Franklin police, in a statement posted to Facebook on Friday, blasted the incident and said it “in no way supports or condones this alleged behavior.” They are assisting the school department in its investigation, according to the statement.
“If information arises that warrants a criminal investigation one will be opened,” police said.
Norfolk District Attorney Michael Morrissey has reached out to Franklin’s police chief to offer assistance if needed, according to David Traub, a spokesman for the district attorney’s office.
“DA Morrissey called the report appalling,” Traub said Saturday.
Hanna said officials are asking anyone with information about the incident to contact him.

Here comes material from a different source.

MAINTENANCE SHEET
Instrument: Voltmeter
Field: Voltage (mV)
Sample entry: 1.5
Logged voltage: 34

People who are identified as having participated will face disciplinary consequences and “education in accordance with the Franklin High School handbook,” according to Hanna.
“We will also take appropriate steps to remedy the negative impact of these acts on the school community and restore a sense of safety and support for all,” Hanna said.

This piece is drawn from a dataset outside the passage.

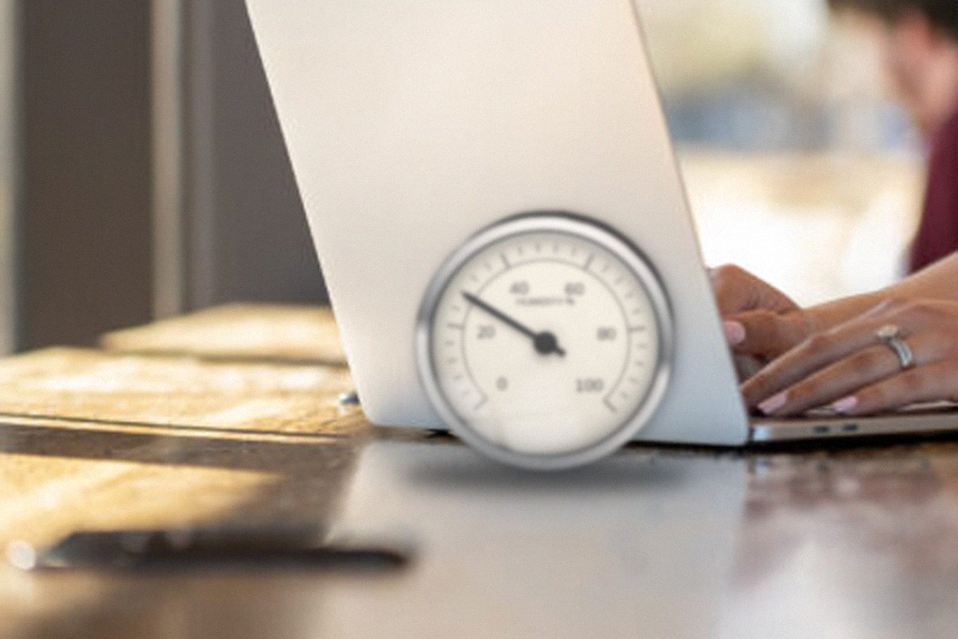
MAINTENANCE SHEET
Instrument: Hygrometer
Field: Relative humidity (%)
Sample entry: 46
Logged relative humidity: 28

In a brief statement posted to Facebook, Sharon High School’s baseball team said the incident has been brought to the attention of the administrations at both schools and is under investigation.
“An investigation is being conducted and answers will be forthcoming pending the outcome of the investigation,” the statement said.
Sara E. Ahern, the superintendent of Franklin Public Schools, told families in a separate e-mail Friday evening that she experienced “deep concern and outrage.”
“Our core values include providing an inclusive environment and we seek to have each member of our community and guests and visitors feel safe and supported,” Ahern said. “Our thoughts are with the Sharon community, and especially with the players involved. We remain committed to supporting all children and are collaborating across districts to do so.”
Hanna said the behavior is “highly inconsistent” with the core values and the inclusive culture people are committed to creating at Franklin High School.
On Monday, students, faculty, and staff at the school will have the opportunity to meet with a counselor or administration official to discuss their feelings about what happened, according to Hanna. The school is also increasing supervision at events.
“We recognize that this news brings pain and fear to our school community and we are committed to making sure our students feel safe and supported,” Hanna said.